- [CONSIGNES]:
• A. Dans l'article sur le scandale de corruption au Conseil présidentiel de transition, quel motif Raoul Pierre-Louis a-t-il donné pour demander un report ?
• B. Poursuivez l'article sur le scandale de corruption au Conseil présidentiel de transition après sa dernière phrase.

- [EXTRAIT DU TEXTE]:
■ ■ ■ ■ ■ ■ ■

Convoqué ce mardi par la commission d’enquête de l’Unité de Lutte Contre la Corruption (ULCC) dans le cadre du scandale de corruption impliquant les trois conseillers-présidents, Louis Gérald Gilles, Emmanuel Vertilaire et Smith Augustin, le président du conseil d’administration de la Banque nationale de crédit, Raoul Pierre-Louis, ne s’est pas présenté. Pierre-Louis a demandé un report d’une semaine, invoquant l’indisponibilité de son avocat.
Ce scandale, qui secoue le Conseil Présidentiel de Transition (CPT), a déclenché des réactions vigoureuses de la part de diverses organisations. Le Collectif Ensemble Contre la Corruption (ECC) a fermement demandé que les autres membres du CPT écartent de toute décision les conseillers-présidents impliqués dans cette affaire.
Dans un communiqué, l’ECC a également recommandé aux secteurs représentés au Conseil présidentiel de transition de retirer immédiatement et définitivement leurs représentants mis en cause dans ce scandale. Le collectif insiste sur le remplacement de ces conseillers par des personnalités intègres et dignes de la plus haute fonction de l’État, en attendant les résultats de l’enquête judiciaire.

■ ■ ■ ■ ■ ■ ■

- [DONNÉES FOURNIES]:
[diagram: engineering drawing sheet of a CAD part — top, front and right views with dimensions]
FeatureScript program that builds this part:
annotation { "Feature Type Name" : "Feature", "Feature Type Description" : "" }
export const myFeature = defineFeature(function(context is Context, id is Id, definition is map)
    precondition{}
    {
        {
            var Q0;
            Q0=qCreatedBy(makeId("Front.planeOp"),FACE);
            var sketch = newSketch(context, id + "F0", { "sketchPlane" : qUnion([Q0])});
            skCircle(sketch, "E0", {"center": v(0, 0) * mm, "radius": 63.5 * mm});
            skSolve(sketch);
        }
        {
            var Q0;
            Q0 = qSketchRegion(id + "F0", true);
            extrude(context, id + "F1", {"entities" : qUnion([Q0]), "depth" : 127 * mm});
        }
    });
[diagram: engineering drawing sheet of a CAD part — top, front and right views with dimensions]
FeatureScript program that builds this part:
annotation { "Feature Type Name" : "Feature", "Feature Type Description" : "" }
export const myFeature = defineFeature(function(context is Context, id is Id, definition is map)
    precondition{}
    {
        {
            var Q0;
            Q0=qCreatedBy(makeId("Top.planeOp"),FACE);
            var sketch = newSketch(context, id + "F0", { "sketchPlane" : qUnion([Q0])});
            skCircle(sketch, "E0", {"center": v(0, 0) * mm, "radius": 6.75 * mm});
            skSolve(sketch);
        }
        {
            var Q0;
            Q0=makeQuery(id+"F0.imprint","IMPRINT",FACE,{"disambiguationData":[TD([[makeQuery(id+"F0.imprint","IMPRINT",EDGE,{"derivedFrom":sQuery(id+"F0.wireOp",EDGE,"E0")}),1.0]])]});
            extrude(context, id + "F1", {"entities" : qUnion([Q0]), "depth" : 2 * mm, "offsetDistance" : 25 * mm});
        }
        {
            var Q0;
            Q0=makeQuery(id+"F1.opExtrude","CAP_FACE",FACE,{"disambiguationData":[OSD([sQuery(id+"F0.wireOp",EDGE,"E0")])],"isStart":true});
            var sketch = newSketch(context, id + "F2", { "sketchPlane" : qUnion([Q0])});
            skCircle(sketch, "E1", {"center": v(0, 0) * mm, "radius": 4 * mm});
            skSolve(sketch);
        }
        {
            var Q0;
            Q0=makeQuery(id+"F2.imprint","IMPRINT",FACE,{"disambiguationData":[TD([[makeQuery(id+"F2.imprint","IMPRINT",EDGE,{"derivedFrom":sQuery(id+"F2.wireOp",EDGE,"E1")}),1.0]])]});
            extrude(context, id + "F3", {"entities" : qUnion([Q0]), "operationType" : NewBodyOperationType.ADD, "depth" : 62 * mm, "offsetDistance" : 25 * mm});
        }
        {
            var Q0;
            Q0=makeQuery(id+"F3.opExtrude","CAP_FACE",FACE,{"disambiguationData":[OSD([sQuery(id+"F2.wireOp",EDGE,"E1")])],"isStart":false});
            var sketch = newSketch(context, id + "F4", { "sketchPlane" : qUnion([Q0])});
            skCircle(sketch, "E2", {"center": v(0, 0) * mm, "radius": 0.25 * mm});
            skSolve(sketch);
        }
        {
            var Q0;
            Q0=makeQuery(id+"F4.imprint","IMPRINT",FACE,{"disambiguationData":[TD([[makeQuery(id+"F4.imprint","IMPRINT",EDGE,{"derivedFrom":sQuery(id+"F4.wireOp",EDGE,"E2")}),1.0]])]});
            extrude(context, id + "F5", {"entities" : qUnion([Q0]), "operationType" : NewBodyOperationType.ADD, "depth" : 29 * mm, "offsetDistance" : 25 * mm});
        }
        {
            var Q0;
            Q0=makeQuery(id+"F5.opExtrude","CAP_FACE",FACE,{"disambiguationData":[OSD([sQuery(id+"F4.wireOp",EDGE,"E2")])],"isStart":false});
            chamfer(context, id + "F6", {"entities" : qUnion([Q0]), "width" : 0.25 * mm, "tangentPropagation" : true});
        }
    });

■ ■ ■ ■ ■ ■ ■

- [RÉPONSES]:
• A. L'indisponibilité de son avocat.

• B.
La situation reste tendue alors que la commission d’enquête de l’ULCC continue ses investigations. L’absence de Raoul Pierre-Louis soulève des questions et ajoute à la complexité d’un scandale qui pourrait avoir des répercussions majeures sur la crédibilité des institutions impliquées. Le report de son audition est désormais fixé à la semaine prochaine, où il sera attendu avec son avocat pour répondre aux questions de la commission.
En attendant, la pression monte sur le CPT et les autres entités gouvernementales pour qu’elles prennent des mesures décisives afin de restaurer la confiance du public et assurer une gouvernance transparente et responsable.